'Law and Order: SVU'Virginia Sherwood/NBC

Mariska Hargitay Says She’s ‘Definitely a Victim of Secondary Trauma’ from Starring in ‘Law and Order: SVU’

"When I started the show, I wasn’t aware of how deeply it would go into me."

by · IndieWire

Mariska Hargitay‘s 25 years on “Law and Order: SVU” has impacted her own psyche.

The actress/producer told Selena Gomez for Interview magazine that bringing her character Olivia Benson to life for more than two decades has taken its toll on her personal life. She has played the character for more than 550 episodes of the “Law and Order” spinoff series, which is the longest-running primetime drama series of all-time.

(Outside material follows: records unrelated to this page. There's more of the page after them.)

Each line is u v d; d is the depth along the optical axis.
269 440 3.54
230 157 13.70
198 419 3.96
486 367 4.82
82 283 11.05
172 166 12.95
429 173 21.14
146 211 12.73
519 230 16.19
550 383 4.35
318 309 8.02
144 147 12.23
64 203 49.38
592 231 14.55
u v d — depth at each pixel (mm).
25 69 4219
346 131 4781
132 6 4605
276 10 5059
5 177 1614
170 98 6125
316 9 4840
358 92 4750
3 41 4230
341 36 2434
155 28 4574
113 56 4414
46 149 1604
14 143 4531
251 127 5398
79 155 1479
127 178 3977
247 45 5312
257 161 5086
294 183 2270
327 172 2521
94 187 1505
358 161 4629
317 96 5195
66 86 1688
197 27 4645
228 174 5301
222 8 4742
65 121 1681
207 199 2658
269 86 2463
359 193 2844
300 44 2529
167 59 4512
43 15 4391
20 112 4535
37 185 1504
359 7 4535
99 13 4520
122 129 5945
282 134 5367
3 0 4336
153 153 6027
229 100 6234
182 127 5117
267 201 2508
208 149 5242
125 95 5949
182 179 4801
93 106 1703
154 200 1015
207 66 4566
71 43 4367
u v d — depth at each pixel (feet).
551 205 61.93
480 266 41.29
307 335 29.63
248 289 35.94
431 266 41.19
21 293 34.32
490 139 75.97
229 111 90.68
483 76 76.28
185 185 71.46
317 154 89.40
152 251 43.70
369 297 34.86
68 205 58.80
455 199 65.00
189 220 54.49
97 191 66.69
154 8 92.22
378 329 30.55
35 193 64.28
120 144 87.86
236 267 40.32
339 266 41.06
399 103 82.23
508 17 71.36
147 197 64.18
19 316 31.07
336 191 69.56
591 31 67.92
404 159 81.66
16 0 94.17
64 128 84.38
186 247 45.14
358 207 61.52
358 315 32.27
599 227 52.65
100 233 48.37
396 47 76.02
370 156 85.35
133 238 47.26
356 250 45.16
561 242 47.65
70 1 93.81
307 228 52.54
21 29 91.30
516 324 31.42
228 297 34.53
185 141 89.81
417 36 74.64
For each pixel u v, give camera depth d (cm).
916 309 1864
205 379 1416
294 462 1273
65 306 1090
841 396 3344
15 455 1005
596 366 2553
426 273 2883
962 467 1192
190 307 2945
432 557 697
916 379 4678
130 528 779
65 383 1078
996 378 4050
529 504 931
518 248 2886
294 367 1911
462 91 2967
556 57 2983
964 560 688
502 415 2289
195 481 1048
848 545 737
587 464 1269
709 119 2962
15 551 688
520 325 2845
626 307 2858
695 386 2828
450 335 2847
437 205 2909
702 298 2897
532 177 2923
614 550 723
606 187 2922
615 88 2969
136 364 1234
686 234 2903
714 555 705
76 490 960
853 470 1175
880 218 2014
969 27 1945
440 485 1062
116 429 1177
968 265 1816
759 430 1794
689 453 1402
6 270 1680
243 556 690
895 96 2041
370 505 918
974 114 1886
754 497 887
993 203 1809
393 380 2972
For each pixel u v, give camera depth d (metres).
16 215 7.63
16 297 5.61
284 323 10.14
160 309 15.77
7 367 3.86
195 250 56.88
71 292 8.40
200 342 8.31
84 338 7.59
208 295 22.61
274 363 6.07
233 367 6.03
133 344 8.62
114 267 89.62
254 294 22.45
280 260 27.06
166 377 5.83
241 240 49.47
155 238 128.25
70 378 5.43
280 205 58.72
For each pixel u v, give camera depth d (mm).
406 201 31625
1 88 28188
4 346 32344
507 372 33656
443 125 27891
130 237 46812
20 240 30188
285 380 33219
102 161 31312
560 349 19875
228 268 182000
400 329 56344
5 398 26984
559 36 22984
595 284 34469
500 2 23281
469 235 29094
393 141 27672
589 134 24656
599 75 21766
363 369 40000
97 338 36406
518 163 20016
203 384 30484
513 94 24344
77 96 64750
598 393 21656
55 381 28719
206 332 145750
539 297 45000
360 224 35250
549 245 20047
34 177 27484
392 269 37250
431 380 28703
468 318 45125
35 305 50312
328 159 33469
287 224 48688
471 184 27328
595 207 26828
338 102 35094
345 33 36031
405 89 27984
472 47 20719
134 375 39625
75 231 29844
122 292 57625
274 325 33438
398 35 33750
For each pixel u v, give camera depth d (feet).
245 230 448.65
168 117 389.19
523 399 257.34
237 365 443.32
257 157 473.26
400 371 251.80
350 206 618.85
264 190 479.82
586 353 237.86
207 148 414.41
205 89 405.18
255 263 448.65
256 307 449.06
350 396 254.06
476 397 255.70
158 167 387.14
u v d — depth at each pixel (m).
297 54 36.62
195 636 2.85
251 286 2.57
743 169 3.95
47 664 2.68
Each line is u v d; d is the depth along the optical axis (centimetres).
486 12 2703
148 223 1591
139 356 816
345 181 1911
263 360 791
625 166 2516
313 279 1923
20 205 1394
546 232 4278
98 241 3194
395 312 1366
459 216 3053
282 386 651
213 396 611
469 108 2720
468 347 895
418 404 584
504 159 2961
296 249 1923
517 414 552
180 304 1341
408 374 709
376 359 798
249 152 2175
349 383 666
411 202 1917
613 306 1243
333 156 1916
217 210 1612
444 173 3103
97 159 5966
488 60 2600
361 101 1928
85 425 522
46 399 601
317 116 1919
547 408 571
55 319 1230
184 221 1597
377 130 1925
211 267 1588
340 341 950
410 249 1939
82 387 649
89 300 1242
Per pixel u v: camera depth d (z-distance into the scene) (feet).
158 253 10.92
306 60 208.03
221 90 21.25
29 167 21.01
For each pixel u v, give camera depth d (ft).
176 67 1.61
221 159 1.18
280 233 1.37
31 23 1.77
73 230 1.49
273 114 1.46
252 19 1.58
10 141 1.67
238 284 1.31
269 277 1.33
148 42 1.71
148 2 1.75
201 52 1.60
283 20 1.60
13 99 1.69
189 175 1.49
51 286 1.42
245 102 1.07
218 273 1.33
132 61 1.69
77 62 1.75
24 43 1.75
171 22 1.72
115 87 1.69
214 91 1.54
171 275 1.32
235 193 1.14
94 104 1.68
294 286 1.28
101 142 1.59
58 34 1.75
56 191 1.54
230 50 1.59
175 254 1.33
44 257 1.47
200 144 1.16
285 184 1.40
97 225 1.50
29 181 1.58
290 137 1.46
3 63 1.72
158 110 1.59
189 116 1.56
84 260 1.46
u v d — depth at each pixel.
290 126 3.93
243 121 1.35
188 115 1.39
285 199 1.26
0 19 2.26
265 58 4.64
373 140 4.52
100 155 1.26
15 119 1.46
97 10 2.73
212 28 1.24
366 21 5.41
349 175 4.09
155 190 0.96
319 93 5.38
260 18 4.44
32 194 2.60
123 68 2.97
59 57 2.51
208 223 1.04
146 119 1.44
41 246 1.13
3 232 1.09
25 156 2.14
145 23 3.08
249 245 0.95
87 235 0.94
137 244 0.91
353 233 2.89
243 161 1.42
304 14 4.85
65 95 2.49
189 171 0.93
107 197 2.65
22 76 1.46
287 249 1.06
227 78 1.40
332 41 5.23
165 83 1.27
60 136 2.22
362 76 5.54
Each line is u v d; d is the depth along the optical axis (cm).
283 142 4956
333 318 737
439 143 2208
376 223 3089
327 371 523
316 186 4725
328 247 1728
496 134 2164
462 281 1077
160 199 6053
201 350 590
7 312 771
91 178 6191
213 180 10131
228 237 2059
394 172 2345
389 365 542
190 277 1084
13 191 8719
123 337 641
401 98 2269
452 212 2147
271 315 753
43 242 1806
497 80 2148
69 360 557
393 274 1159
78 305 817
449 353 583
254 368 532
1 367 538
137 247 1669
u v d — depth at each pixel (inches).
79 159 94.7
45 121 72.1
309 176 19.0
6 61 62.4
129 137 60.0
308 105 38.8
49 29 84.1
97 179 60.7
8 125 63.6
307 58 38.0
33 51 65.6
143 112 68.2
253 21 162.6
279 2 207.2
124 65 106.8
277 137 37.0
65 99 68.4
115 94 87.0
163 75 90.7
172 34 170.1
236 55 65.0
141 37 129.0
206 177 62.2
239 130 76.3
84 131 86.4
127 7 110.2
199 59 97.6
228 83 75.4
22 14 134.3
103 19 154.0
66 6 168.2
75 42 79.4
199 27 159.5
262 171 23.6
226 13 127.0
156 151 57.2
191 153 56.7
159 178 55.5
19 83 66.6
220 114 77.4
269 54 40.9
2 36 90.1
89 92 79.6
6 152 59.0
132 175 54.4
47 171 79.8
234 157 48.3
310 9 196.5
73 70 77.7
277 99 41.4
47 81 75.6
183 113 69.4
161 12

“That’s been a process. When I started the show, I wasn’t aware of how deeply it would go into me,” Hargitay said. “My husband Peter [Hermann, who also has guest starred on the series] is always like, anytime I go anywhere, my first question is, ‘What’s the crime rate here?’ So it’s on the brain.”

She continued, “There’s been times when I didn’t know how to protect myself, and I think I was definitely a victim of secondary trauma from being inundated with these stories and knowing that they were true. Those were the parts that I didn’t know how to metabolize, just because of the sheer volume of it. That’s also why I started Joyful Heart [Foundation], so I would feel like, well, at least I’m doing something about it.”

Hargitay, who was honored at the inaugural 2024 Gotham TV Awards, founnded the Joyful Heart Foundation in 2004. The nonprofit organization supports survivors of sexual assault, domestic violence, and child abuse. It has launched numerous programs since its founding, including the End the Backlog initiative, which works to reduce the backlog of untested rape kits. Hargitay is also a certified rape crisis counselor. 

“I learned more about sexual assault, domestic violence, child abuse, than I ever had thought about,” Hargitay said of leading “SVU.” “And quite frankly, before I started the show, I didn’t know a lot about it.”

The star continued that she “thought the show was so progressive” for being “willing to take on this subject matter.”

“During the first year, Dick Wolf got an award from the [Mt. Sinai] Sexual Assault and Violence Intervention Program, and it was actually that night that I learned the statistics of sexual assault. I learned that one in three women will be assaulted, and one in six men. That’s what started the foundation for me,” she said. “That’s when I started going, ‘I have to do something,’ because the show was obviously tackling the subject matter, but when I learned the statistics, I said, ‘Why isn’t everyone talking about this?’ And if I didn’t know, I figured nobody knows what an epidemic violence against women is.”

Hargitay added that the long-running series has “surpassed my wildest dreams in terms of a career, but also in terms of personal fulfillment — that I could marry my acting with my philanthropy or with a personal mission to have a part in people’s healing. I think about that often.”